## About this exercise
Take from the listing each line that has the string "worn".

## Records for processing
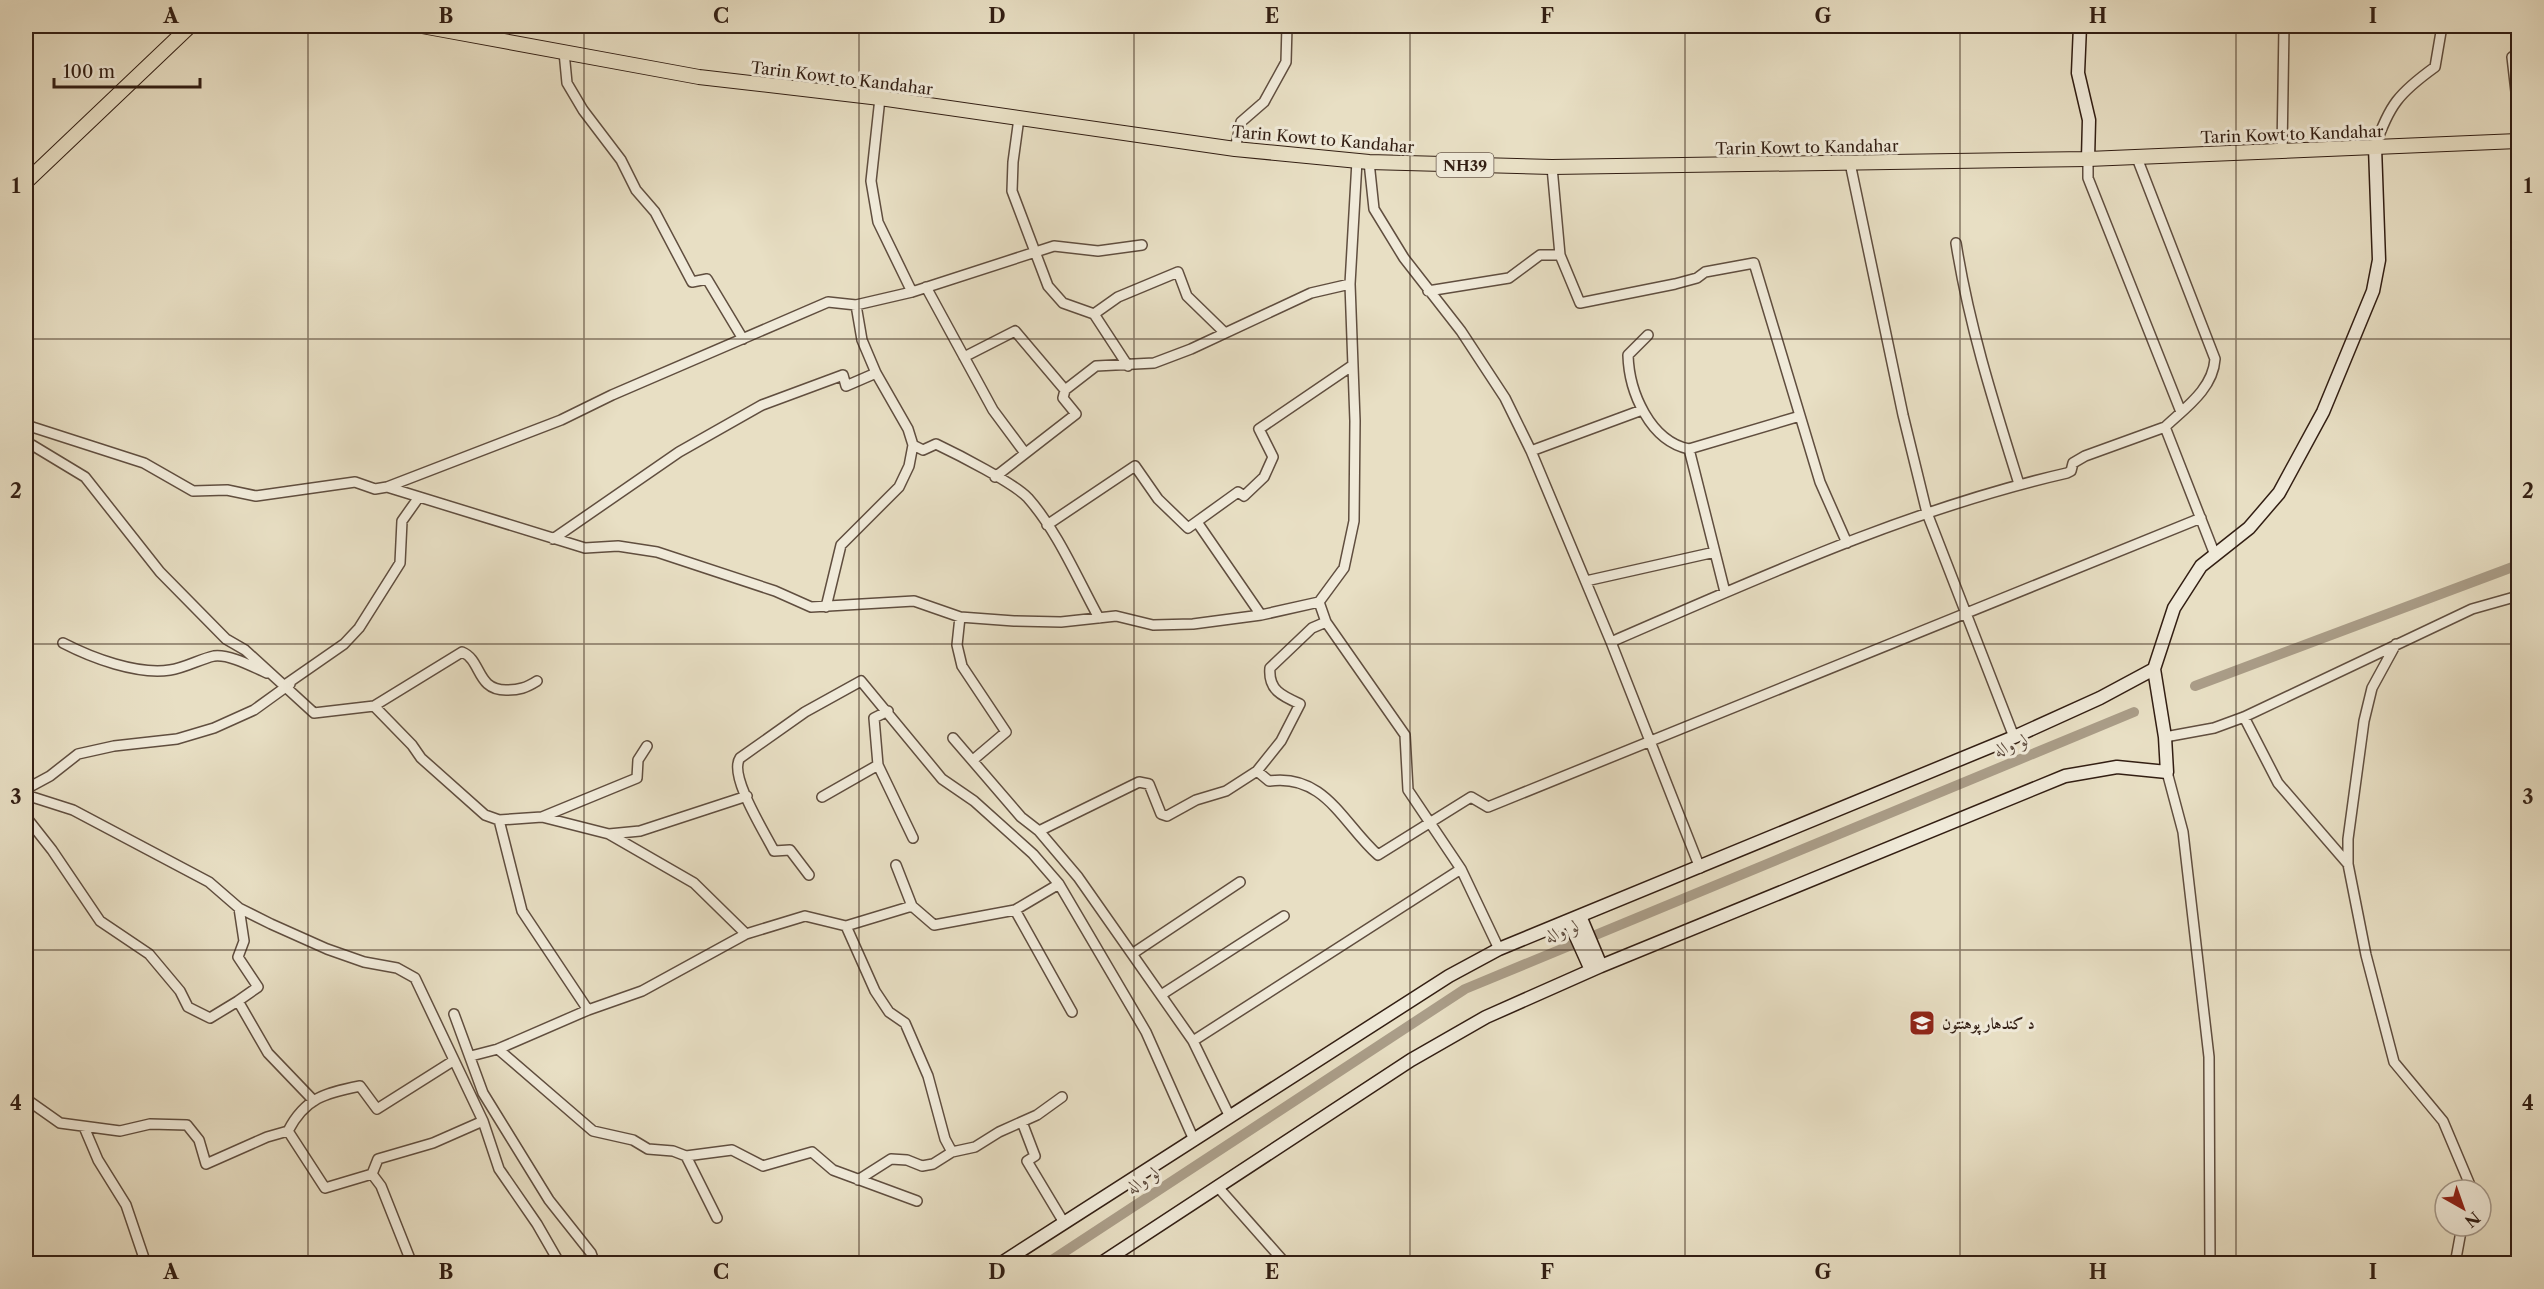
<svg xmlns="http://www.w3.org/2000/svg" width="2544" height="1289" viewBox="0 0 2544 1289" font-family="'Libre Caslon Text',Amiri,serif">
<rect width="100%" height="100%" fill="#e8dfc4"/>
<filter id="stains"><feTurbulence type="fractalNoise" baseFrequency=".00333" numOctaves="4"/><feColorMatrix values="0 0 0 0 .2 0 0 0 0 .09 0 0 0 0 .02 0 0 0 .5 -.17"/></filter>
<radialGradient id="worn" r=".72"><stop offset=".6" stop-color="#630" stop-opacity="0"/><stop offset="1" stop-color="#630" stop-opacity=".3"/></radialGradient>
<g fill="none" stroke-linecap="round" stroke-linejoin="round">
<path stroke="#aa9d88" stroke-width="10" d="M2195,686L2518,565
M1046,1264L1465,989L2134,712"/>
<g stroke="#604e3f" stroke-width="12">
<path id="street" d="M564,52L567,83L583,110L621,160L636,190L655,212L692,282L707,279L743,339
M2518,53L2512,57L2518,109
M880,98L871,181L878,222L912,292
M1019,118L1013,162L1012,191L1048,286L1063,303L1094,314L1128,366
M2375,147C2389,105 2399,93 2435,67L2442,26
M1235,149L1241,122L1264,102L1286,62L1287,26
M2282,151L2284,26
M2137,158L2215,359C2213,389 2185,408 2165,427L2215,555
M2088,159V178L2181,412
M1369,162L1374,209L1404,258L1461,331L1505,398L1531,451L1611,642L1700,868
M1850,163L1903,415L1927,513L2014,737
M1552,167L1560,255L1580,303L1675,284L1697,278L1705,272L1754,263L1820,482L1847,543
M1956,243C1969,326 1994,404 2019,484
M926,287L993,410L1025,453
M1428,291L1509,278L1540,255H1560
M1094,314L1118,297L1178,272L1187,296L1225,333
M1648,335L1628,355C1629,392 1650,441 1689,449L1800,416
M964,357L1015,331L1065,390
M26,425L144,463L193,491L227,490L256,496L355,482L375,489L387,487L585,548L618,546L657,552L775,591L811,607L914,601L960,617L1014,621L1061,622L1116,616L1153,625L1193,624L1261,615L1319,602L1344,568L1354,521L1355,421L1350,284L1357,161
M32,445L85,477L160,572L226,639L245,650L314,713L374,706L462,652C482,660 476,690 506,690C519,690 526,688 537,681
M913,445L923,450L936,444C957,454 1014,483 1028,498C1058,532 1077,578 1099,618
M1689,449L1725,592
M1531,451L1642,410
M995,477L1076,414L1063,398L1065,390L1096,366L1154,363L1191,349L1311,293L1350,284
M387,487L561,420L612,395L828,302L856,305L912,292L1054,246L1098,251L1142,245
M1197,522L1261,615
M1047,525L1135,466L1158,499L1188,528L1238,492L1244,496L1264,477L1273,457L1259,429L1353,365
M553,539L679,452L762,405L843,375L846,386L876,373
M1586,581L1715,552
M1319,602L1326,622L1405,735L1408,790L1461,869L1499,949
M826,607L841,545L899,487L909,466L913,445L908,429L876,373L862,340L856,305
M960,617L957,645L962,666L1006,732L973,760
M1611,642C1759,578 1909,509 2067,473L2071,471L2073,463L2085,456L2165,427
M63,643C92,658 137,675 170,670C185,668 200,659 214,656C230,654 253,667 267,673
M2396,644L2372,688L2364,721L2348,839V864L2366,955L2394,1062L2443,1121L2470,1185L2469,1190
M285,685L344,644L359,628L400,563L402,521L419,497
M374,706L412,745L421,758L485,815L499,820L542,817L609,834L640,831L747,796
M888,711L874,718L878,765L913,838
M2244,717L2278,783L2348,864
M2165,737L2214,728L2244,717L2472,609L2518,596
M953,738L1021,817L1039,831L1078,877L1193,1041L1230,1117
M1257,771L1269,781C1325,773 1343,824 1378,855L1471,797L1488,807L2201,518
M2167,772L2183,832L2209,1057L2210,1264
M26,789L50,776L78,754L114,746L177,739L214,728L254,710L290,684
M26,795L73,810L209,882L239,908L271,924L327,949L364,962L397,968L415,978L483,1121L499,1169L537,1224L560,1264
M822,797L878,765
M26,817L52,850L100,921L149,954L180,991L188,1007L210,1018L238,1001
M542,817L637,778L638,760L647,746
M499,820L522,911L588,1010
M1039,831L1139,782L1149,784L1161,814L1167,816L1196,800L1226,791L1257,771L1281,741L1300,704C1282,696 1268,690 1270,668L1312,628L1326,622
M609,834L694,883L746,934
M896,865L912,906
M809,875L790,850L774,851C765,833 728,775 740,758L805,712L861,681L942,779L974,801L1033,854L1059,884L1146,1032L1194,1140
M239,908L244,941L238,957L258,987L238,1001L268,1053L314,1101
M1015,910L1072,1012
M846,926L875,991L889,1012L905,1023L928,1076L945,1139L952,1152
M1132,954L1240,882
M1161,995L1284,916
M454,1014L483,1093L549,1200L591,1253L595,1264
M1193,1041L1461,869
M498,1049L593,1131L633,1140L648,1149L673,1151L686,1156L732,1150L763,1166L812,1152L833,1170L917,1201
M471,1056L498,1049L588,1010L642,991L746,934L805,916L846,926L912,906L934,925L1015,910L1059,884
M26,1099L60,1123L120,1131L150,1124L187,1125L199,1140L206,1164L267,1137L288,1131C305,1098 325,1093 360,1086L377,1109L453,1061
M1022,1122L1035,1156L1027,1161L1063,1221
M84,1127L98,1160L126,1205L146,1264
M288,1131L325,1188L372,1174L378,1159L433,1143L483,1121
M686,1156L717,1218
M372,1174L381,1186L412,1264
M858,1180L891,1159L907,1160L922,1166L933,1164L952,1152L975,1147L999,1132L1037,1115L1062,1097
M1217,1186L1286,1264
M2455,1264L2462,1226"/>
</g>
<g stroke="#321e13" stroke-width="15">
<path id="secondary" d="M2080,26L2078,73L2089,120L2088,159
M1580,916L1601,966
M1569,921L1591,970
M1000,1264L1449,976L1499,949L2014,737L2100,698L2154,669
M1100,1264L1411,1060L1486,1017L1601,966L2065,776L2117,767L2167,772L2165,737L2154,669L2174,608L2201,566L2249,528L2279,493L2323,412L2373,291L2379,260L2375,147"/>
</g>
<g stroke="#321e13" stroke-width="16">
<path id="primary" d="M422,26L699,77L880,98L1235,149L1369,162L1552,167L2088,159L2518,141
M26,182L190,26"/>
</g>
<use href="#street" stroke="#f0ead9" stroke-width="9"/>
<use href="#secondary" stroke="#f0ead9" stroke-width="12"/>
<use href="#primary" stroke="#e8dfc4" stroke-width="14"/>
</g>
<path fill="none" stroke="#321e13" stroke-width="1.5" stroke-opacity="0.55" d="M308,26V1264M584,26V1264M859,26V1264M1134,26V1264M1410,26V1264M1685,26V1264M1960,26V1264M2236,26V1264M26,339H2518M26,644H2518M26,950H2518"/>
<defs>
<g id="university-square" transform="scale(1.35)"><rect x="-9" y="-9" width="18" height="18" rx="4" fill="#8f2418" stroke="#f0ead9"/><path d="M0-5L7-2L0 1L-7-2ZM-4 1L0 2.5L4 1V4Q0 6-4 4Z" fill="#fff"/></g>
</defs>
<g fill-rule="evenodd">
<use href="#university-square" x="1922" y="1023"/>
</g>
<g text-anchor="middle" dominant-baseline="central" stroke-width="6" stroke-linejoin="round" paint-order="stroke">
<rect fill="#f0ead9" stroke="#6b5b4e" stroke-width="1.5" x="1436.5" y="153" width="57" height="24" rx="4.5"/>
<g font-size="15" font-weight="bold" fill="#321e13">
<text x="1465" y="165">NH39</text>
</g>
<g font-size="16" fill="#321e13" stroke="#f0ead9">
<text transform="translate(842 78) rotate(7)">Tarin Kowt to Kandahar</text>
<text transform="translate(2292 134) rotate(-2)">Tarin Kowt to Kandahar</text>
<text transform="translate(1323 139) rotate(5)">Tarin Kowt to Kandahar</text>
<text transform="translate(1807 147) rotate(-1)">Tarin Kowt to Kandahar</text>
</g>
<g font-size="16" font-weight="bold" fill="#321e13" stroke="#f0ead9" text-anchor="start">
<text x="1942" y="1023">د کندهار پوهنتون</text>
</g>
<g font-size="18" font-style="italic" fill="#5c4a3c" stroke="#f0ead9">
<text transform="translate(2011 745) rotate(-22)">لو واله</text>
<text transform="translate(1562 931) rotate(-22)">لو واله</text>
<text transform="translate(1143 1180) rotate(-33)">لو واله</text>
</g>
</g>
<rect width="2544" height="1289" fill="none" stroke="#e8dfc4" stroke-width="66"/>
<g transform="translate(2463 1208) rotate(140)"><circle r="28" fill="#f0ead9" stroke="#a4988a" stroke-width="1.5"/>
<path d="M0-4.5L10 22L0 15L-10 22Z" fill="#8f2418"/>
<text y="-9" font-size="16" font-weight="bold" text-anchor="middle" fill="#321e13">N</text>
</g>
<path d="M54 78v9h146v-9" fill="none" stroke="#321e13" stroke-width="3"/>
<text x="63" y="78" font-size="18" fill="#321e13" stroke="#f0ead9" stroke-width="4.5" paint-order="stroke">100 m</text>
<rect x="33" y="33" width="2478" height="1223" fill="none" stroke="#321e13" stroke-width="2"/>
<g font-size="20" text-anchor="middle" font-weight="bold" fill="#321e13">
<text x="171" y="23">A</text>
<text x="446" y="23">B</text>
<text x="721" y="23">C</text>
<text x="997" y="23">D</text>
<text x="1272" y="23">E</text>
<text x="1547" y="23">F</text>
<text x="1823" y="23">G</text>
<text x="2098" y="23">H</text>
<text x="2373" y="23">I</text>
<text x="16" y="193">1</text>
<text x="2528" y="193">1</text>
<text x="16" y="498">2</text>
<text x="2528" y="498">2</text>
<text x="16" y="804">3</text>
<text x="2528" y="804">3</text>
<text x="16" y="1110">4</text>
<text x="2528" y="1110">4</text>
<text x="171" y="1279">A</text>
<text x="446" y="1279">B</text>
<text x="721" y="1279">C</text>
<text x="997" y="1279">D</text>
<text x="1272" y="1279">E</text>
<text x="1547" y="1279">F</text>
<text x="1823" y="1279">G</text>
<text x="2098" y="1279">H</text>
<text x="2373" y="1279">I</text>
</g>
<rect width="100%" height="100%" filter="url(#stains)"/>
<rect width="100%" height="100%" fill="url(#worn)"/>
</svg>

## Solution to the exercise
<radialGradient id="worn" r=".72"><stop offset=".6" stop-color="#630" stop-opacity="0"/><stop offset="1" stop-color="#630" stop-opacity=".3"/></radialGradient>
<rect width="100%" height="100%" fill="url(#worn)"/>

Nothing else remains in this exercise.